Task prompt -
Copy the text of each entry below, keeping every line word for word.

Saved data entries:
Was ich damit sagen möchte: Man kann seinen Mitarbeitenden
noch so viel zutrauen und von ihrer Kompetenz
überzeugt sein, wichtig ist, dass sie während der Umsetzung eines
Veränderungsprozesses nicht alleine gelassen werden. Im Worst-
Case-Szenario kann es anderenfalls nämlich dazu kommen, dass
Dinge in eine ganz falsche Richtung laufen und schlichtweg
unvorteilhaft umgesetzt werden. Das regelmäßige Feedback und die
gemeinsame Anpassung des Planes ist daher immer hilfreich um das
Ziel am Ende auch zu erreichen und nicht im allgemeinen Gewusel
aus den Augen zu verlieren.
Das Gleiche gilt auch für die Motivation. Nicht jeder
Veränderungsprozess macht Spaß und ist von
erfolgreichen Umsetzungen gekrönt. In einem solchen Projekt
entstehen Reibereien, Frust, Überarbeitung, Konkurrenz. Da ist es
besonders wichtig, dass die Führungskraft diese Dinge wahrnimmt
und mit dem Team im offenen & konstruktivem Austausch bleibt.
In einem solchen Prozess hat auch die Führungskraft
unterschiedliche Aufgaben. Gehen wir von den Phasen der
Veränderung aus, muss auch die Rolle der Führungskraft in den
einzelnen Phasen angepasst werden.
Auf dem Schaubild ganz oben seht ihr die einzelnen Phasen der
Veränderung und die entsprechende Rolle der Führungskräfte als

Result of the task -
Was ich damit sagen möchte: Man kann seinen Mitarbeitenden
noch so viel zutrauen und von ihrer Kompetenz
überzeugt sein, wichtig ist, dass sie während der Umsetzung eines
Veränderungsprozesses nicht alleine gelassen werden. Im Worst-
Case-Szenario kann es anderenfalls nämlich dazu kommen, dass
Dinge in eine ganz falsche Richtung laufen und schlichtweg
unvorteilhaft umgesetzt werden. Das regelmäßige Feedback und die
gemeinsame Anpassung des Planes ist daher immer hilfreich um das
Ziel am Ende auch zu erreichen und nicht im allgemeinen Gewusel
aus den Augen zu verlieren.
Das Gleiche gilt auch für die Motivation. Nicht jeder
Veränderungsprozess macht Spaß und ist von
erfolgreichen Umsetzungen gekrönt. In einem solchen Projekt
entstehen Reibereien, Frust, Überarbeitung, Konkurrenz. Da ist es
besonders wichtig, dass die Führungskraft diese Dinge wahrnimmt
und mit dem Team im offenen & konstruktivem Austausch bleibt.
In einem solchen Prozess hat auch die Führungskraft
unterschiedliche Aufgaben. Gehen wir von den Phasen der
Veränderung aus, muss auch die Rolle der Führungskraft in den
einzelnen Phasen angepasst werden.
Auf dem Schaubild ganz oben seht ihr die einzelnen Phasen der
Veränderung und die entsprechende Rolle der Führungskräfte als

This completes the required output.